Quake-hit Myanmar could do with aid much more than tariffs right now


Rescue teams from China, India, and other nations are mobilizing assistance to help quake-hit Myanmar, while the European Union has launched its Humanitarian Air Bridge program, delivering 80 metric tons of emergency supplies. In contrast, the United States Agency for International Development sent a three-member delegation to evaluate the devastation wrought by a magnitude 7.9 earthquake that hit Myanmar on March 28.
If that wasn't dismal enough, according to an April 5 Reuters report, the three USAID personnel received termination notices upon their arrival in Myanmar, following a decision taken during an April 4 all-hands meeting.
Though their formal termination won't take effect until maybe months later, the psychological toll this will have on the people working amid the rubble is immeasurable. As told by former senior USAID official Marcia Wong to Reuters, "This team is working incredibly hard, focused on getting humanitarian aid to those in need. To get news of your imminent termination — how can that not be demoralizing?"
This callous treatment, coupled with Washington's failure to channelize any substantive aid, reveals the US' disturbing indifference to international humanitarian obligations. For the US administration, assisting disaster victims clearly ranks lowest among its priorities.
Soon after the quake that claimed more than 3,500 lives as of Monday, the US administration had pledged $9 million in aid; which now remains conspicuously unfulfilled. Instead, the White House has stuck to and prioritized the draconian "reciprocal tariffs" it unleashed last week against over 180 economies, including some of the world's most vulnerable ones.
The policy's cruel irony is most starkly evident in Myanmar's case. At a time when search teams are still recovering bodies there, the US administration has imposed a crushing 44 percent tariff hike.
Worse still, Myanmar is on the UN-designated list of Least Developed Countries together with Cambodia and Laos, which have been slapped even steeper tariff rates of 49 percent and 48 percent respectively.
This punitive approach goes against established economic norms. Modern trade theory emphasizes mutual prosperity through complementary specialization, but the US administration has deliberately inverted this paradigm to follow a 19th century mercantilist worldview that treats developing nations not as partners, but as resources that can be exploited.

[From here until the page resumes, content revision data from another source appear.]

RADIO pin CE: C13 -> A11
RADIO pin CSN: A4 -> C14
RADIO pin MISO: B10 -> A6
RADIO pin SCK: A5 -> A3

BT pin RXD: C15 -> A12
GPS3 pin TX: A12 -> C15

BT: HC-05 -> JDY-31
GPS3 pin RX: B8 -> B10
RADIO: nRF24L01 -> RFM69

The people of Myanmar are in immediate need of health personnel and equipment, shelter and clean water systems, reconstruction funding and debt relief, and technical assistance for infrastructure repair. Instead, what it has received from the US is punitive tariffs and canceled aid programs. This dissonance between stated "American values" and actual policy reveals profound institutional hypocrisy.
The human cost of this regressive agenda is painfully clear in Myanmar today. While survivors dig through rubble with their bare hands, awaiting clean water and medical supplies, there are additional economic burdens to be borne. More than US policy failure, this amounts to moral abdication.

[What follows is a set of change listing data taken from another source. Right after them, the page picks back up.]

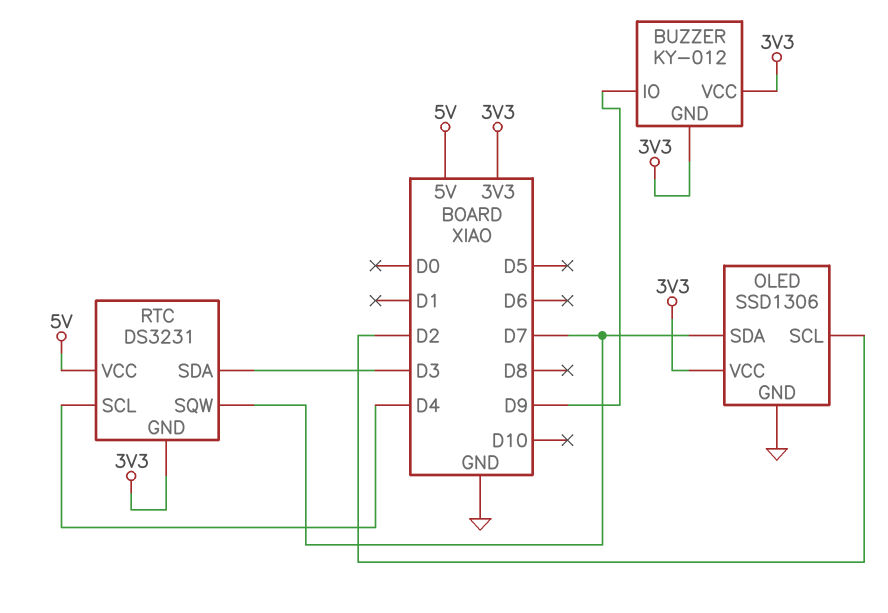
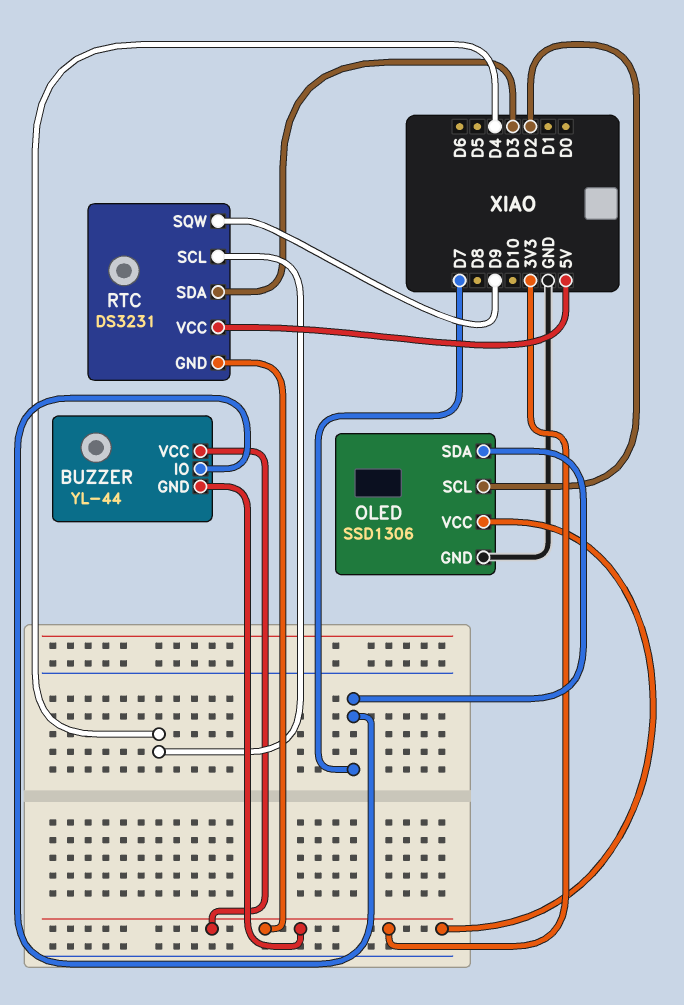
BUZZER: KY-012 -> YL-44
BUZZER pin IO: D9 -> D7
RTC pin SQW: D7 -> D9

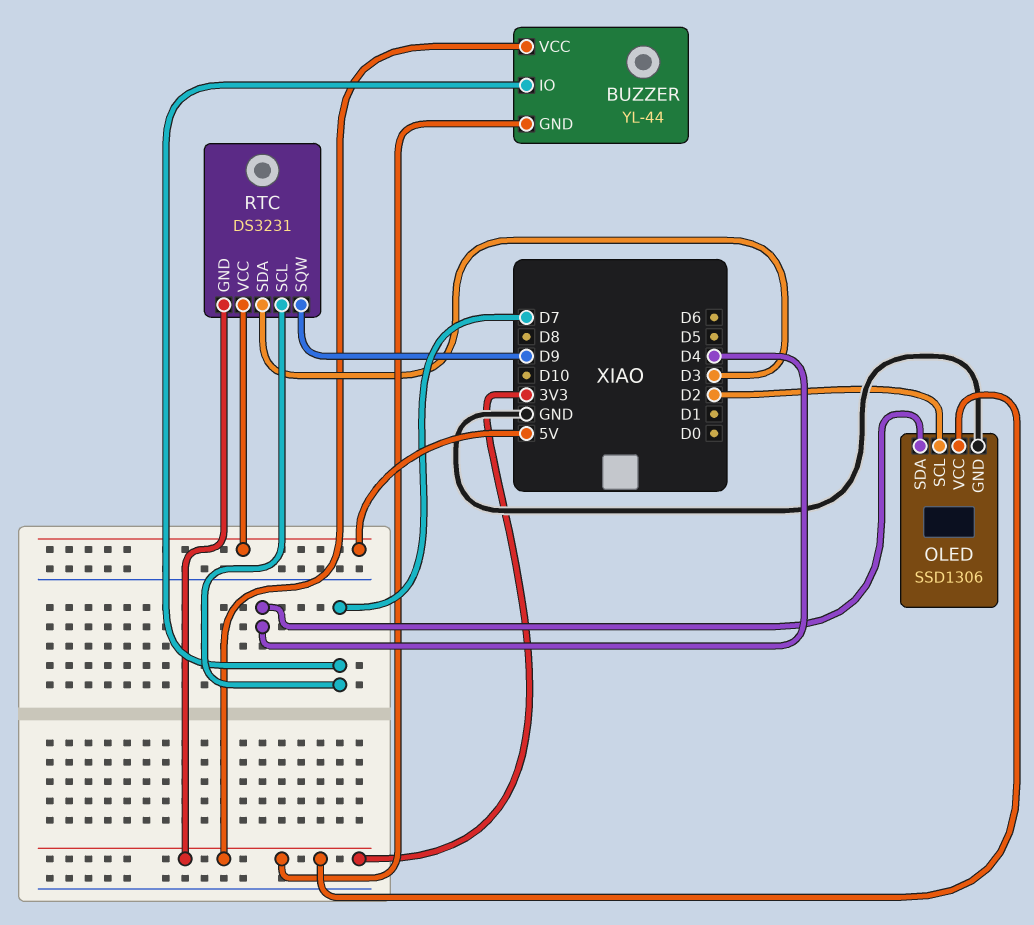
OLED pin SDA: D7 -> D4
RTC pin SCL: D4 -> D7

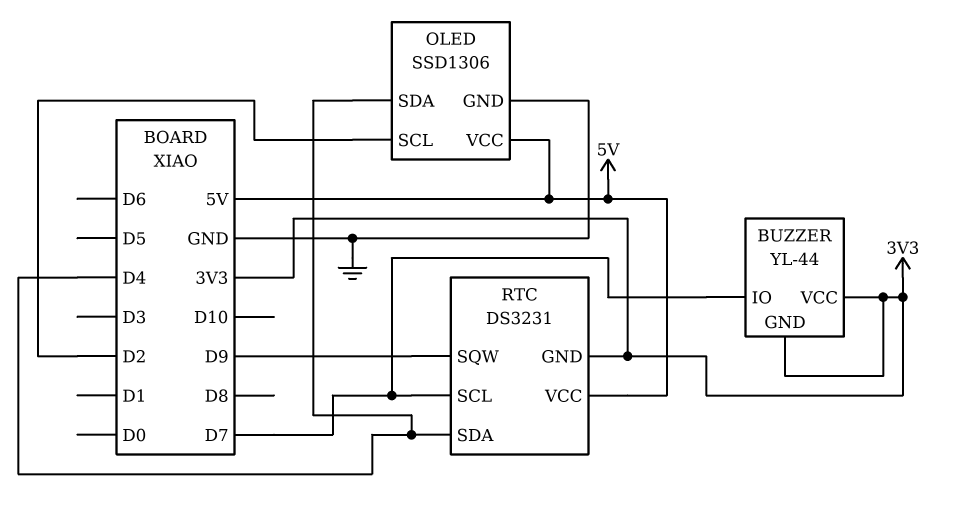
OLED pin VCC: 3V3 -> 5V
RTC pin SDA: D3 -> D4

Geopolitical analysts recognize deeper stratagems at work. The tariff onslaught functions as a crude compliance mechanism, testing Southeast Asian nations' willingness to submit to Washington's economic and security dictates. This heavy-handed approach, reminiscent of colonial-era gunboat diplomacy, has no place in 21st century international relations.
The Myanmar earthquake is but only one of the challenges facing mankind today, besides which there is climate change and global instability. Employing a zero-sum game mentality while tackling these issues will only leave all nations poorer and less secure.
For now, the people of Myanmar continue their desperate struggle for survival. Their resilience deserves more than empty rhetoric and economic punishment. They have every right to expect substantive assistance from the international community, the US included.